SUPPLIED INFORMATION -
-------------------------
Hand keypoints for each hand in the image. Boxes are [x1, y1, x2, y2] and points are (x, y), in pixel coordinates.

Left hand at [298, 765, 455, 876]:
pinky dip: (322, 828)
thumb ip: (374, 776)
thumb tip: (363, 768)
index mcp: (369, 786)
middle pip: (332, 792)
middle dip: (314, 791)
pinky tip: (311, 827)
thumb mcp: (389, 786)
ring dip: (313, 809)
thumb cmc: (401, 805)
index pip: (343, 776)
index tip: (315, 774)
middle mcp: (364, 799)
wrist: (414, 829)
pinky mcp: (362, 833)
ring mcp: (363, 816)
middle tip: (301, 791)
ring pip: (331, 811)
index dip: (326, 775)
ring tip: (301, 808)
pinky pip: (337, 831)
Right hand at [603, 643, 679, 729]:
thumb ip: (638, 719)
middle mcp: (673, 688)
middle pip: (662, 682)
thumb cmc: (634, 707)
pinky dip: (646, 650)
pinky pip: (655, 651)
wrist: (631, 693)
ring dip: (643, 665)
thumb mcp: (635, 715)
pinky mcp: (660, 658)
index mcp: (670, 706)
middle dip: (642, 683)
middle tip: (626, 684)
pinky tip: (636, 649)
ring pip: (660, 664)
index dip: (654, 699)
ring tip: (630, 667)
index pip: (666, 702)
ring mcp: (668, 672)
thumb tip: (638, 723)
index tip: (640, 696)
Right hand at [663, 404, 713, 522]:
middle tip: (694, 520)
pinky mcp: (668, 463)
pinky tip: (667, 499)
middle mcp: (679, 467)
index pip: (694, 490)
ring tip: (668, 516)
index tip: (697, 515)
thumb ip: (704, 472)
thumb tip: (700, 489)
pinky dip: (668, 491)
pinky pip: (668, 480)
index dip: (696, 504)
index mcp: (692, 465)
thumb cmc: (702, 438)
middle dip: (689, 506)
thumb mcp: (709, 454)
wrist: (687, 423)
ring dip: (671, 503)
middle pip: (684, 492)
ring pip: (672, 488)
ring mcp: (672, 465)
-------------------------
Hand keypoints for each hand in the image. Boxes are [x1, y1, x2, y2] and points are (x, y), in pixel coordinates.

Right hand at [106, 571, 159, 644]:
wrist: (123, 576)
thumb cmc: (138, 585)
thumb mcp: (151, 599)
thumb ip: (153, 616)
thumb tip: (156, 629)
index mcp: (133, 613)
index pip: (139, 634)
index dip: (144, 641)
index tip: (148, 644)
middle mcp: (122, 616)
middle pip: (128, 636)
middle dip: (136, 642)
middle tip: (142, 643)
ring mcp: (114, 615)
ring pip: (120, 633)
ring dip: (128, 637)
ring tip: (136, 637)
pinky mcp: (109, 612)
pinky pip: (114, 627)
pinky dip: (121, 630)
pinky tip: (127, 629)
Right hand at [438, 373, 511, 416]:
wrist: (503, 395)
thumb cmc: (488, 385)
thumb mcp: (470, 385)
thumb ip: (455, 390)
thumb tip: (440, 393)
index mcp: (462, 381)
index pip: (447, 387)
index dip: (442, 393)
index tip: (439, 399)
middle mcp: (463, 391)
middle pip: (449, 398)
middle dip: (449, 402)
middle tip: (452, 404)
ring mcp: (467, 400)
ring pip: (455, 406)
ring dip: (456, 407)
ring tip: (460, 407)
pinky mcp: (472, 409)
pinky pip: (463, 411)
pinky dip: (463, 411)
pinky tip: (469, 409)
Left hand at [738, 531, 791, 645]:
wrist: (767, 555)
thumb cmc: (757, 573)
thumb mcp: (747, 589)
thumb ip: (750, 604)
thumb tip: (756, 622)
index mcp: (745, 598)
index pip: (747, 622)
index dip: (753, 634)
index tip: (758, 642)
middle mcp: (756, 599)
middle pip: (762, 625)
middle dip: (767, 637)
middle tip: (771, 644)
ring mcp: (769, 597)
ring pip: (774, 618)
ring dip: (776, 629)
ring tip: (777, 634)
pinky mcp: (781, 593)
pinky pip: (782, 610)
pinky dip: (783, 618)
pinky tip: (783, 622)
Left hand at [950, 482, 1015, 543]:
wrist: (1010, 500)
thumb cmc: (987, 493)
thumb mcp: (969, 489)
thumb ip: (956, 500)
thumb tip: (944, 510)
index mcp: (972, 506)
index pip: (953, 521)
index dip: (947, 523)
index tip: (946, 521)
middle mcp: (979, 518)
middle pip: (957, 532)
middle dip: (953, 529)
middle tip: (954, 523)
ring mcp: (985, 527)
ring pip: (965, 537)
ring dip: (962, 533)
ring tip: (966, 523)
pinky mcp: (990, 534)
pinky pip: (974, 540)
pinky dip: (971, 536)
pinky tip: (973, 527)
-------------------------
AIM OF THE TASK -
Starting with the line above that holds "index dip: (947, 523)" and stopping with the line that holds "pinky tip: (973, 527)", reproduce each line exactly, omitting all other lines.

SOLVED EXERCISE -
index dip: (947, 523)
index tip: (946, 521)
middle mcp: (979, 518)
middle pip: (957, 532)
middle dip: (953, 529)
middle tip: (954, 523)
ring mcp: (985, 527)
ring pip: (965, 537)
ring dip: (962, 533)
ring tip: (966, 523)
pinky mcp: (990, 534)
pinky pip: (974, 540)
pinky dip: (971, 536)
pinky tip: (973, 527)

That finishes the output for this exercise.